Objectives.—This study was undertaken to evaluate the rates, pattern, and presence of predictors of complementary and alternative medicine use in a clinical population of patients with chronic tension-type headache.

Background.—The use of complementary and alternative medicine in the treatment of headaches is a growing phenomenon about which little is known.

Methods.—A total of 110 chronic tension-type headache patients attending a headache clinic participated in a physician-administered structured interview designed to gather information on complementary and alternative medicine use.

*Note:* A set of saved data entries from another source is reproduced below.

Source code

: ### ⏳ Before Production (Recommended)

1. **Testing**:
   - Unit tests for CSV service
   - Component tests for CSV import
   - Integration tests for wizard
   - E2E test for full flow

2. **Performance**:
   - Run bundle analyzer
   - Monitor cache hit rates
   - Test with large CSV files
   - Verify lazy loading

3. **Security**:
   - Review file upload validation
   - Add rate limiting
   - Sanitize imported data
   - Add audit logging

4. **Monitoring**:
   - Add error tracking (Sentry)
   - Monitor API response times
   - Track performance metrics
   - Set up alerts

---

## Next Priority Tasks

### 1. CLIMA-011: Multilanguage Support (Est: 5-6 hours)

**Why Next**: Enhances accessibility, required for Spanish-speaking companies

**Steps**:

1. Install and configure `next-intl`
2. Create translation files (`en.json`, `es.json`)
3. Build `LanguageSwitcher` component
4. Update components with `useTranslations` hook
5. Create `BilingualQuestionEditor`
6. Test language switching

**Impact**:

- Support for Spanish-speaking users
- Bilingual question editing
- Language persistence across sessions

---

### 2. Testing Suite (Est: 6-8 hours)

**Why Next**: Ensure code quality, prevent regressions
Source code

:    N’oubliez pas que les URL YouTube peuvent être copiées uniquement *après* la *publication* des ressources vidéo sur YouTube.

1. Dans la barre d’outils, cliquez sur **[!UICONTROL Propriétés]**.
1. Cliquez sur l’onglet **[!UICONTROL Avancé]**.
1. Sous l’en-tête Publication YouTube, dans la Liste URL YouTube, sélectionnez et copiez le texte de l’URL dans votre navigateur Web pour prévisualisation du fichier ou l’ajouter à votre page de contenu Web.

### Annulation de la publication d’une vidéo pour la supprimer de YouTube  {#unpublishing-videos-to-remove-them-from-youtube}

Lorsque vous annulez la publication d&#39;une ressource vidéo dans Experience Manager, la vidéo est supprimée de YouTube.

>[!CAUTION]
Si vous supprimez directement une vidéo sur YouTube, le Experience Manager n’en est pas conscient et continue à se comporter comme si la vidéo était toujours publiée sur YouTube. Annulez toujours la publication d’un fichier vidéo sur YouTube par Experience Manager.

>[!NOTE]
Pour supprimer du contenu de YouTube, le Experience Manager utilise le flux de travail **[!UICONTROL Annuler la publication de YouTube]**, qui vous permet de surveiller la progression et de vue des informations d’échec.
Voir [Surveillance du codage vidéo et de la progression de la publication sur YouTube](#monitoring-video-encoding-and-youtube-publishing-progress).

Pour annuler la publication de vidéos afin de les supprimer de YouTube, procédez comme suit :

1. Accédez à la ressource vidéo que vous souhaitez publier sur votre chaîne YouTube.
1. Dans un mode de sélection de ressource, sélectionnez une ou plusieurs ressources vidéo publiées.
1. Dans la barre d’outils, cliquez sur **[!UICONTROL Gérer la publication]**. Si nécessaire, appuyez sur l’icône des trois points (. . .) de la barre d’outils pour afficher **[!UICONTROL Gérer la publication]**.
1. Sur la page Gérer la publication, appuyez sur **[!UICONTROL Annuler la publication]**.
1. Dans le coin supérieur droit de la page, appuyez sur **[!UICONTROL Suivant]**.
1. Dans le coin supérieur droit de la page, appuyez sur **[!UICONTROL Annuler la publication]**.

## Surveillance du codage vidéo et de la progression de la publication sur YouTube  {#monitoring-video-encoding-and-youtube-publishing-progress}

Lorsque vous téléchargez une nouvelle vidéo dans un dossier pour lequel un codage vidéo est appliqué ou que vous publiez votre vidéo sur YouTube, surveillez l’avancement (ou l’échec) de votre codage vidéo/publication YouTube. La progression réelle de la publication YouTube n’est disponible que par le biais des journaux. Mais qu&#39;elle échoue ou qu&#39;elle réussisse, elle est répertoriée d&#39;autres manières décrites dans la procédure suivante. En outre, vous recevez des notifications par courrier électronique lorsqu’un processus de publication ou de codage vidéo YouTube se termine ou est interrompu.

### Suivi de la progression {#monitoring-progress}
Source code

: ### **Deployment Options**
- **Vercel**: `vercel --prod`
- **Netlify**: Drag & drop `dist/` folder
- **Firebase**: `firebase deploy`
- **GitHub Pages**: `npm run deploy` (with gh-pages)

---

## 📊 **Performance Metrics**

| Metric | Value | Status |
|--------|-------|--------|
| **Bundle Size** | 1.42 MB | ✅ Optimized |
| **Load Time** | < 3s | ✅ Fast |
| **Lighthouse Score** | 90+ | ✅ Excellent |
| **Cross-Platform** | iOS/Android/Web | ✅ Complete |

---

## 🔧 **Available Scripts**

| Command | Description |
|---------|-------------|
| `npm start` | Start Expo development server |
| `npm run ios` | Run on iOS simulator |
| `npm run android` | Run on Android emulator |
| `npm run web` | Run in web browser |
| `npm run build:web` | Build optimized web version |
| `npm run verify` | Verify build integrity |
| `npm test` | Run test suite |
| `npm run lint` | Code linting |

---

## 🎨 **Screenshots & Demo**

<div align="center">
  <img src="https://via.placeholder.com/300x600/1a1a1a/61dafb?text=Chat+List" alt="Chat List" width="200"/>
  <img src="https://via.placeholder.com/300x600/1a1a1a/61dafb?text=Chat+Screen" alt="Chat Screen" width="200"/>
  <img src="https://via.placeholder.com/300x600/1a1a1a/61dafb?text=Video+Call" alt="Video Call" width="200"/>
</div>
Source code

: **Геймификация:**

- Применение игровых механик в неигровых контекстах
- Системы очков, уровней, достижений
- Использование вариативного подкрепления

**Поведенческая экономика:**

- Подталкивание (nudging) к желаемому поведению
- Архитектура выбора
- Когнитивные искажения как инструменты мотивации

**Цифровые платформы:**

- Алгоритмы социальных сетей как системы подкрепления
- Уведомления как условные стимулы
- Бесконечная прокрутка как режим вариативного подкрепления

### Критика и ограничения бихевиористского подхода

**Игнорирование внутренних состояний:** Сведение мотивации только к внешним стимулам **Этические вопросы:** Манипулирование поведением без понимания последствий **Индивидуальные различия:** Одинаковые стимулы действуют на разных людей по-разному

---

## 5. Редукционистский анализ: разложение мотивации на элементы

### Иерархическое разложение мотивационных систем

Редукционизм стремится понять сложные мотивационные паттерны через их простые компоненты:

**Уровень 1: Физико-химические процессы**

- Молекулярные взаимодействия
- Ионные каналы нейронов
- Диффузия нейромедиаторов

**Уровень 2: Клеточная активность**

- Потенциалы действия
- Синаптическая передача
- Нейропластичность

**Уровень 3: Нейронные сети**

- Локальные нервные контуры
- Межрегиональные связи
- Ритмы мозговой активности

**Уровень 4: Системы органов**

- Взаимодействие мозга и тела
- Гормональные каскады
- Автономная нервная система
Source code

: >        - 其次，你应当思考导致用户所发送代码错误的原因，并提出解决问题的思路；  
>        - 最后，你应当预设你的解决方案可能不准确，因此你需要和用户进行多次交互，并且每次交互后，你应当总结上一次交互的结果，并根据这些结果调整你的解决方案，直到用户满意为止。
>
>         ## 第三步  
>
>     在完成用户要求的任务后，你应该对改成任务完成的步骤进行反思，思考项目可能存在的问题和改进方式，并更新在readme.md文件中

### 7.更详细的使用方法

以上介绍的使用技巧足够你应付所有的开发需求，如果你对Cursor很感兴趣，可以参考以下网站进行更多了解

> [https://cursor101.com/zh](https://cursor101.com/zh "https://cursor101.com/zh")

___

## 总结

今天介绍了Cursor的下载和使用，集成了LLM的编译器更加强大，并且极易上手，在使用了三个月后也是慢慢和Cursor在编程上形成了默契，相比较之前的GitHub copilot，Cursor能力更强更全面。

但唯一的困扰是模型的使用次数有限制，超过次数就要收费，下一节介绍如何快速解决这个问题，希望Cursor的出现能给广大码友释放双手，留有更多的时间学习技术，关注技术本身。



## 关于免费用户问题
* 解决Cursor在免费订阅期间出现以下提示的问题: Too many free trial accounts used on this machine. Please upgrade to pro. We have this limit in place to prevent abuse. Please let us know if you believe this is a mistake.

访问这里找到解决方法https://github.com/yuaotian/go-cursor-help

Results.—Past use of complementary and alternative therapies was reported by 40% of the patients surveyed (22.7% in the previous year). Chronic tension-type headache patients prefer complementary and alternative practitioner-administered physical treatments to self-treatments, the most frequently used being chiropractic (21.9%), acupuncture (17.8%), and massage (17.8%). Only 41.1% of the patients perceived complementary and alternative therapies to be beneficial. The most common source of recommendation of complementary and alternative medicine was a friend or relative (41.1%). Most of the chronic tension-type headache patients used complementary and alternative treatment as a specific intervention for their headache (77.3%). Almost 60% of complementary and alternative medicine users had not informed their medical doctors of their use of complementary and alternative medicine. The most common reasons given for choosing to use a complementary or alternative therapy was the “potential improvement of headache” it offered (45.4%). The patients who had used more complementary and alternative treatments were found to be those recording a higher lifetime number of visits to conventional medical doctors, those with a comorbid psychiatric disorder, those enjoying a higher (household) income, and those who had never tried a preventive pharmacological treatment.

Conclusions.—Our findings suggest that headache-clinic chronic tension-type headache patients, in their need of and quest for care, seek and explore both conventional and complementary and alternative therapies, even if only 41.1% of them perceived complementary treatments as effective. Physicians should be made aware of this patient-driven change in the medical climate in order to prevent misuse of health care resources and to be better equipped to meet patients’ care requirements.